* **What the task asks**: Print the lines below exactly as they are, from first to last.

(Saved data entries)
>> begin
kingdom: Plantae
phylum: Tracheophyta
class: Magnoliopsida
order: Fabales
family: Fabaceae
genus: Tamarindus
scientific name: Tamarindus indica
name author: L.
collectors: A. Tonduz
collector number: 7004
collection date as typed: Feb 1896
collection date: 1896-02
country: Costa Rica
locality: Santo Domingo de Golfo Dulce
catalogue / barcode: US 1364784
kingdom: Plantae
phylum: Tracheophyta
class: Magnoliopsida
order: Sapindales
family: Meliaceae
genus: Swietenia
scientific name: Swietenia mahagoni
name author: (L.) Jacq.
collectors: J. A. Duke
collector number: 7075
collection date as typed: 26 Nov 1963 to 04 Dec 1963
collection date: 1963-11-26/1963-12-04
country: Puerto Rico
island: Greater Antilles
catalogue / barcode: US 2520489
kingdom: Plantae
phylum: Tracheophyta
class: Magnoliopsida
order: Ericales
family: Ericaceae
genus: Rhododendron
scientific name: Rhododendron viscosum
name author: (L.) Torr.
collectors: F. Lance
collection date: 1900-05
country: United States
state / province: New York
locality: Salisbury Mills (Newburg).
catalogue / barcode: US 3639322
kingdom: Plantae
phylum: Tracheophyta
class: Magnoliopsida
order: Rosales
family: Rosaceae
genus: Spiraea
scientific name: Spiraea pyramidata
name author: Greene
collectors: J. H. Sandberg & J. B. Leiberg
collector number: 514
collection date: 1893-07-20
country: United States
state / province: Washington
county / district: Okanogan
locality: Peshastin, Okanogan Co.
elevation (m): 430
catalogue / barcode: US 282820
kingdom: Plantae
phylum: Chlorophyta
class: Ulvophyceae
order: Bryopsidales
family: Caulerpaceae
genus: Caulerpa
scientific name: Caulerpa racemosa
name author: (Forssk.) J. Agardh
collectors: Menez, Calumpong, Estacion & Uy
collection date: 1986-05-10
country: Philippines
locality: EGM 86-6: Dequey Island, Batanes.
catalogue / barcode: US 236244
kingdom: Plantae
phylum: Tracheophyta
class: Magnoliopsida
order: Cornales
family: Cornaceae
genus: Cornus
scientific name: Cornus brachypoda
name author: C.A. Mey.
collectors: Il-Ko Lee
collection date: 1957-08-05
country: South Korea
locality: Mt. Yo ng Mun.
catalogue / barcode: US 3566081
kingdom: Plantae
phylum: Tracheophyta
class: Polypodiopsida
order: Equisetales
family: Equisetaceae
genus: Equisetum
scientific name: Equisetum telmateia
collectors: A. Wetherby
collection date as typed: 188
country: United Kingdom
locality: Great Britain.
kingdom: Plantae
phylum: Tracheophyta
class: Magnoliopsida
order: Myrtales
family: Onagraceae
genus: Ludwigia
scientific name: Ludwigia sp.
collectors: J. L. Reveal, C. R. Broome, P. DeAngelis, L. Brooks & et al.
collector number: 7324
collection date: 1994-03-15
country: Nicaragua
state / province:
>> end
* **Problem solution**:
kingdom: Plantae
phylum: Tracheophyta
class: Magnoliopsida
order: Fabales
family: Fabaceae
genus: Tamarindus
scientific name: Tamarindus indica
name author: L.
collectors: A. Tonduz
collector number: 7004
collection date as typed: Feb 1896
collection date: 1896-02
country: Costa Rica
locality: Santo Domingo de Golfo Dulce
catalogue / barcode: US 1364784
kingdom: Plantae
phylum: Tracheophyta
class: Magnoliopsida
order: Sapindales
family: Meliaceae
genus: Swietenia
scientific name: Swietenia mahagoni
name author: (L.) Jacq.
collectors: J. A. Duke
collector number: 7075
collection date as typed: 26 Nov 1963 to 04 Dec 1963
collection date: 1963-11-26/1963-12-04
country: Puerto Rico
island: Greater Antilles
catalogue / barcode: US 2520489
kingdom: Plantae
phylum: Tracheophyta
class: Magnoliopsida
order: Ericales
family: Ericaceae
genus: Rhododendron
scientific name: Rhododendron viscosum
name author: (L.) Torr.
collectors: F. Lance
collection date: 1900-05
country: United States
state / province: New York
locality: Salisbury Mills (Newburg).
catalogue / barcode: US 3639322
kingdom: Plantae
phylum: Tracheophyta
class: Magnoliopsida
order: Rosales
family: Rosaceae
genus: Spiraea
scientific name: Spiraea pyramidata
name author: Greene
collectors: J. H. Sandberg & J. B. Leiberg
collector number: 514
collection date: 1893-07-20
country: United States
state / province: Washington
county / district: Okanogan
locality: Peshastin, Okanogan Co.
elevation (m): 430
catalogue / barcode: US 282820
kingdom: Plantae
phylum: Chlorophyta
class: Ulvophyceae
order: Bryopsidales
family: Caulerpaceae
genus: Caulerpa
scientific name: Caulerpa racemosa
name author: (Forssk.) J. Agardh
collectors: Menez, Calumpong, Estacion & Uy
collection date: 1986-05-10
country: Philippines
locality: EGM 86-6: Dequey Island, Batanes.
catalogue / barcode: US 236244
kingdom: Plantae
phylum: Tracheophyta
class: Magnoliopsida
order: Cornales
family: Cornaceae
genus: Cornus
scientific name: Cornus brachypoda
name author: C.A. Mey.
collectors: Il-Ko Lee
collection date: 1957-08-05
country: South Korea
locality: Mt. Yo ng Mun.
catalogue / barcode: US 3566081
kingdom: Plantae
phylum: Tracheophyta
class: Polypodiopsida
order: Equisetales
family: Equisetaceae
genus: Equisetum
scientific name: Equisetum telmateia
collectors: A. Wetherby
collection date as typed: 188
country: United Kingdom
locality: Great Britain.
kingdom: Plantae
phylum: Tracheophyta
class: Magnoliopsida
order: Myrtales
family: Onagraceae
genus: Ludwigia
scientific name: Ludwigia sp.
collectors: J. L. Reveal, C. R. Broome, P. DeAngelis, L. Brooks & et al.
collector number: 7324
collection date: 1994-03-15
country: Nicaragua
state / province:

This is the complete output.